On St. Patrick's Day last week, a very dear lady and mother to one of my friends named Mrs. R., passed away. She was married to the love of her life for 65 years, had eight children, and also worked as a cardiology nurse. She gave her time and her talent to her church and was much loved and admired by many.
Last week I began to hear about author Rahna Reiko Rizzuto. Ms. Rizzuto has recently written a book about why she decided to give up being a full-time mother and follow her other passions. She is on the talk-show circuit to promote it. Basically, about ten years ago she had a chance to go to Japan for six months to do some research and left behind her husband and two young sons, ages 3 and 5 at the time.
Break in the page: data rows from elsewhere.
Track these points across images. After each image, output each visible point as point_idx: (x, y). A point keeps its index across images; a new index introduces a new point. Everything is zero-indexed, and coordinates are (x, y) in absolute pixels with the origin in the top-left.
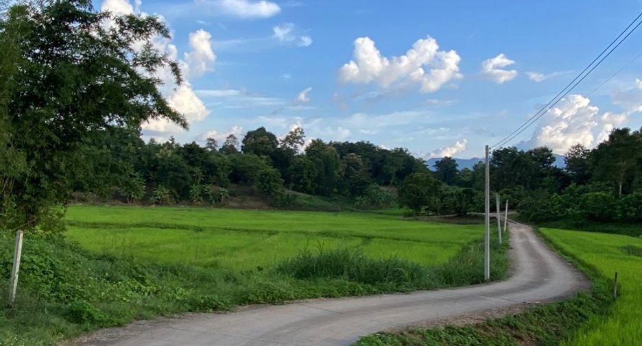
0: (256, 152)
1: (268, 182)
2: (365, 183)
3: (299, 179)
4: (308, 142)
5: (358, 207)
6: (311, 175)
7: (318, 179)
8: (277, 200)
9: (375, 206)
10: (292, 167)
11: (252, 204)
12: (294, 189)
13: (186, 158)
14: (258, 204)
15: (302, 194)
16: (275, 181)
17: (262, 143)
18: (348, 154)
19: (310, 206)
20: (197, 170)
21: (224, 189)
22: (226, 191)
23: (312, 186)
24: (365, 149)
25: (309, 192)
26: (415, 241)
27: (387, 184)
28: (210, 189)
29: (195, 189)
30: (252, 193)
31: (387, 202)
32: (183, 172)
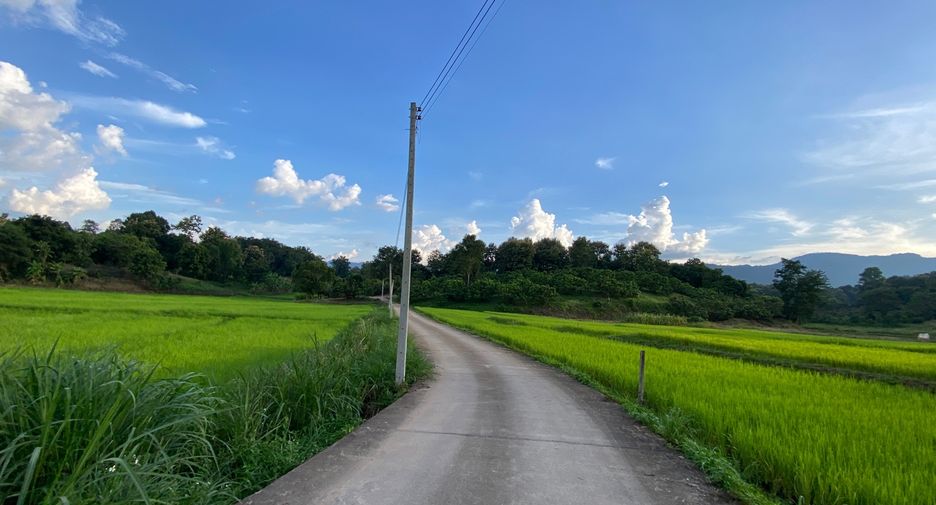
0: (139, 234)
1: (145, 264)
2: (262, 271)
3: (189, 264)
4: (205, 230)
5: (253, 293)
6: (204, 260)
7: (212, 265)
8: (155, 283)
9: (272, 292)
10: (182, 252)
11: (120, 286)
12: (180, 273)
13: (27, 229)
14: (128, 286)
15: (190, 279)
16: (154, 263)
17: (148, 226)
18: (250, 247)
19: (198, 290)
20: (43, 245)
21: (79, 269)
22: (83, 270)
23: (204, 271)
24: (269, 245)
25: (201, 278)
26: (296, 319)
27: (288, 275)
28: (59, 267)
29: (36, 267)
30: (121, 275)
31: (286, 290)
32: (19, 246)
She found the experiencing so rewarding that she decided to end her marriage and gave full custody of her children to her husband.
According to Ms. Rizzuto, in Japan she realized the truth about herself. "I did that thing that I didn't want to do, give up my life for someone else." Motherhood had become "all encompassing" and she had allowed herself to be "swallowed up."
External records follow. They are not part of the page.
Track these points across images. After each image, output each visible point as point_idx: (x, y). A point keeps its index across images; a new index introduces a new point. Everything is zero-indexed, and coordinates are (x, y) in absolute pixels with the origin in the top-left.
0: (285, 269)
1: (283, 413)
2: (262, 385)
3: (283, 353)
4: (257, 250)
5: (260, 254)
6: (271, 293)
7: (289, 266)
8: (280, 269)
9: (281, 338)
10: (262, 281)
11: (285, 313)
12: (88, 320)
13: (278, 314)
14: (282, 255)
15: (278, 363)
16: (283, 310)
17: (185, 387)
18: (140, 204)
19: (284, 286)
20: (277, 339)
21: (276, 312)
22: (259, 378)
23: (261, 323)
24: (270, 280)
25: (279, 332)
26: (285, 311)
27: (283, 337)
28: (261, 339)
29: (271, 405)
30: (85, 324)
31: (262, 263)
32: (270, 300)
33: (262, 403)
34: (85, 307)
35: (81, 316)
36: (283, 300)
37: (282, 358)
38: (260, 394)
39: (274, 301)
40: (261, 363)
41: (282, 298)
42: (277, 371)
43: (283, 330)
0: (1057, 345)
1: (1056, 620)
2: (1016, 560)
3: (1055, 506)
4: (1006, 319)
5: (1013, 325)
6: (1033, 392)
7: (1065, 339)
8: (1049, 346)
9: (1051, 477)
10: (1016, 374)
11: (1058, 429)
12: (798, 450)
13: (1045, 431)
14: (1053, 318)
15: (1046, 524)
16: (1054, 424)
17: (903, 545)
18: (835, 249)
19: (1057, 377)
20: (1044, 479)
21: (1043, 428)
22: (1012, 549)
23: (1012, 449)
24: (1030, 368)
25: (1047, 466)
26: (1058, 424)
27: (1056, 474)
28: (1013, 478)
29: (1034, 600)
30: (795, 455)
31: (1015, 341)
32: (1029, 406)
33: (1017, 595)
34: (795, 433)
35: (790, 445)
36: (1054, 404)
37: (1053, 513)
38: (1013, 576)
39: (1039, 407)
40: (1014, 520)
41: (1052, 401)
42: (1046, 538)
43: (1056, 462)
To rectify the situation, her kids now pop in after school three times a week to do homework and make dinner. From her perspective, this has worked out well for her family, and has made her a better mother. She says, "I am able to pay attention to them in that block of five or six hours in ways that I wouldn't otherwise have been able to." Her kids don't do overnights. She was happy to miss the "throwing up in the middle of the night."
As a result she has been able to "give myself more priority." She says further, "We have to have the freedom to decide what we it is we are going to do and how it is we are going to shape our motherhood and shape our lives."
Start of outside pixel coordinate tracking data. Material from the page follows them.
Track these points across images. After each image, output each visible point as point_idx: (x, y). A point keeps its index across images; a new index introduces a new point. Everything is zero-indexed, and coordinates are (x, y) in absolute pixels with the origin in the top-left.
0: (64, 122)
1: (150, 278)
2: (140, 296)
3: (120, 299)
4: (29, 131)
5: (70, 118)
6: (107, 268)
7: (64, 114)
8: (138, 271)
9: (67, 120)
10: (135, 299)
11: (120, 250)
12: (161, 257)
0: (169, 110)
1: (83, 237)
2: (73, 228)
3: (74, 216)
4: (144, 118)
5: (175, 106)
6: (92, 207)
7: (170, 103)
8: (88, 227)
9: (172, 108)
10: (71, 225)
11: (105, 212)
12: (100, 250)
When asked about her children she says, "My children are fine and not traumatized. They have everything they need. The truth is it is not coming from the people they think it should be coming from."
I've been quietly mulling this all over. It seems to me that Ms. Rizzuto has effectively turned in her role of mother for that of a part-time afterschool care provider. She's been able to get away with it, at least in her own mind and she wrote a book to profit from it too. If her children are sure of one thing, it's that she is her own #1 priority and they might come a distant 2nd or 3rd. Unless they're sick. She doesn't like to do sick - especially at night.
And while the novelty of her chutzpah might sell a few books I wouldn't be surprised to find this one in the dollar bin shortly. Bottom line is that she threw away her chance to love, mold, shape and guide the children she brought into this world. Stories of abandonment and self-centeredness don't inspire and uplift people.
Mrs. R. inspired us though. The funeral home was packed, the funeral was well-attended, and there were memories, tears and laughter as her children, grandchildren, great-grandchildren, family and friends shared their stories about the life of this wonderful woman. You see Mrs. R. learned how to do that thing which eluded Ms. Rizzuto - she learned to fully find herself by allowing herself to be lost; that by total giving, she gained everything; and that by complete loving she became much loved.
I loved the story told at her homily today about how she brought tape recordings of heart sounds home so that she could study them in her quest to become a better cardiology nurse. She played them at the breakfast table and her kids heard them too! She didn't run away from her family to make herself a priority! By including her family she was able to enrich everybody including herself. It was by being all encompassed as a wife and mother that she became a better nurse, a better person, and a better Christian. Her example inspired us in a way that book about self-centered choices never could.
Ms. Rizzuto says that women have a story that needs to be heard. Mrs. R's story was not only heard, but learned and remembered and will be passed down fondly for years to come. Mrs. R. didn't write a book. She lived her life well and completely - and in doing so she became the best version of herself that she could ever be. And unlike the yellow decay of aging book pages, her example, influences and memory will live on. That's how to live a life well. Well done Mrs. R.